The practice of gathering customer insight and mapping out shopping details are essential for the livelihood of e-commerce, however, for the brick-and-mortar sector, this strategy has not yet been fully implemented. While assuredly not a new concept- data collecting- used for the purpose of predicting customer behavior rather than merely observers of it is fast becoming the new business trend.
The use of data collecting becoming more common-place for retailers was heightened when the discount chain Family Dollar Stores (NYSE: FDO) conducted in October 2011 a 20-store test using real-time, in-store monitoring through the use of video analytics, on-shelf sensors, data taken from the point-of-sale, and other business systems. Tim Callan, CMO of RetailNext, the firm responsible for the ShopperGauge data-mapping software used by Family Dollar, claims that “Retailers who use in-store analytics routinely report sales increases in the double-digit percentages,” and “a robust in-store analytics installation should measure on the order of 10,000 data points per store visitor,” as stated in Chainstoreage.com.
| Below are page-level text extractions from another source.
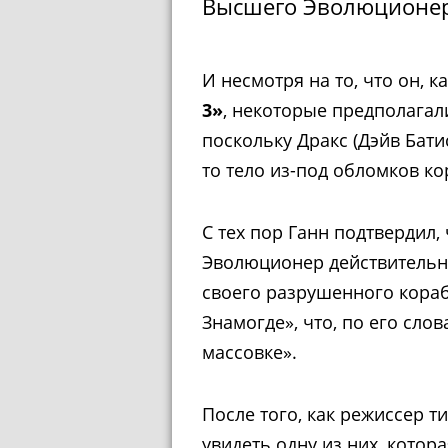
Высшего Эволюционер
И несмотря на то, что он, к
3»
, некоторые предполагали
поскольку Дракс (Дэйв Бат
то тело из-под обломков ко
С тех пор Ганн подтвердил,
Эволюционер действительн
своего разрушенного кораб
Знамогде», что, по его сло
массовке».
После того, как режиссер 
увидеть одну из них, котор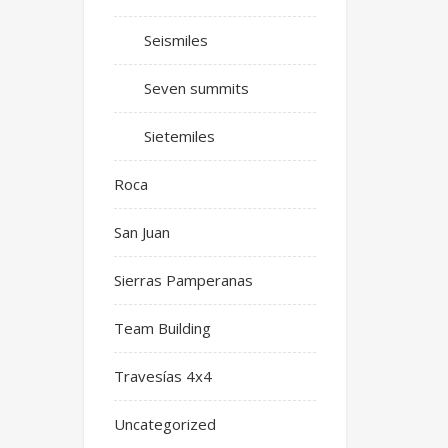
Seismiles
Seven summits
Sietemiles
Roca
San Juan
Sierras Pamperanas
Team Building
Travesías 4x4
Uncategorized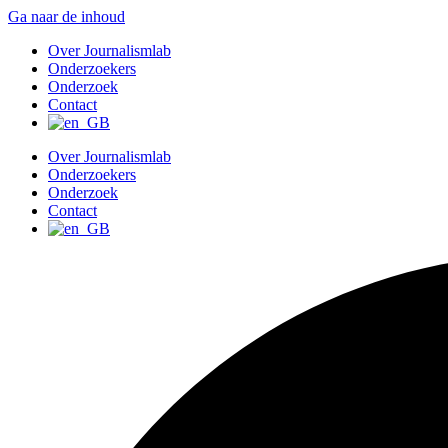
Ga naar de inhoud
Over Journalismlab
Onderzoekers
Onderzoek
Contact
Over Journalismlab
Onderzoekers
Onderzoek
Contact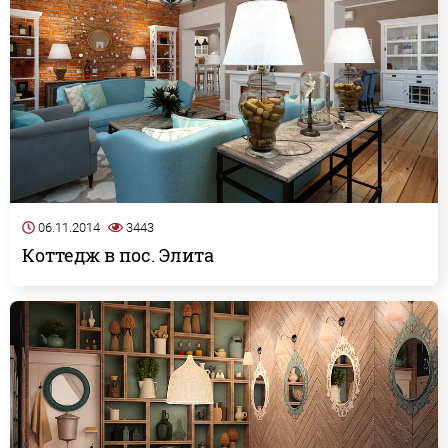
06.11.2014
3443
Коттедж в пос. Элита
No hard numbers, as of yet, has come out as a result of the analysis, but, if last quarter figures are any indication, researching in-store movements and sales patterns may not be such a bad thing after all. Fourth-quarter 2011 results (ending Nov. 26) for Family Dollar report net sales of $2.15 billion compared to $1.82 billion net sales for the corresponding quarter in 2010 – a 15 percent increase.
Recently Target (NYSE: TGT) came under fire when a report in the New York Times revealed at the “urban boutique” company was able to determine the due date of one of its shoppers and sent the expectant mother an assortment of promotions for various baby supplies. What’s the big deal, you ask? The father of the mother-to-be was surprised (in more ways than one) when “baby stuff” for his daughter came in the mail congratulating the sixteen year-old.
[Read the full article, How Companies Learn Your Secrets, here.]
No backlash on sales though; Q1 2012 (ending Jan. 28) reports total revenue of $21.29 billion for Target with $16.40 billion reported for the previous quarter.
In-store analysis has been around for sometime; the use of it by retailers began in 1998, but the first actual application of it as a study for research started in the 1970s. The practice has now evolved into predictive analysis, or data mining, and businesses -other than retailers- are also taking notice.
Intellio Technologies ZRT, the Belgium–developer of intelligent video analytics, mainly for the security industry, entered the retail and traffic-monitoring fields of analysis in 2009.
Image courtesy of Intellio
The company was first introduced to the fashion industry by the German-based men’s clothing retailer, Hugo Boss. What was initially a security-based functionality for the retailer, later served as a way to track incoming and outgoing traffic, tallying the number of visitors, and following the paths of customers once inside a store.
Year-end total revenue for Hugo Boss was $1.56 million in 2009, at the end of fiscal-year 2011, total revenue was $2.06 million.
Facial recognition capabilities, thermal-imaging infrared cameras, calculating human behavior; sounds more like an episode of Star Trek: The Next Generation. What’s next, time and space manipulation just to purchase a pair of shoes? Well, that may actually prove useful.
Human nature: a study once reserved for anthropologists and sociologists has gravitated towards the realms of statisticians and IT-professionals all for the sake of sales and profit, but, as technology progresses, will business integration soon win over individual/group behavior?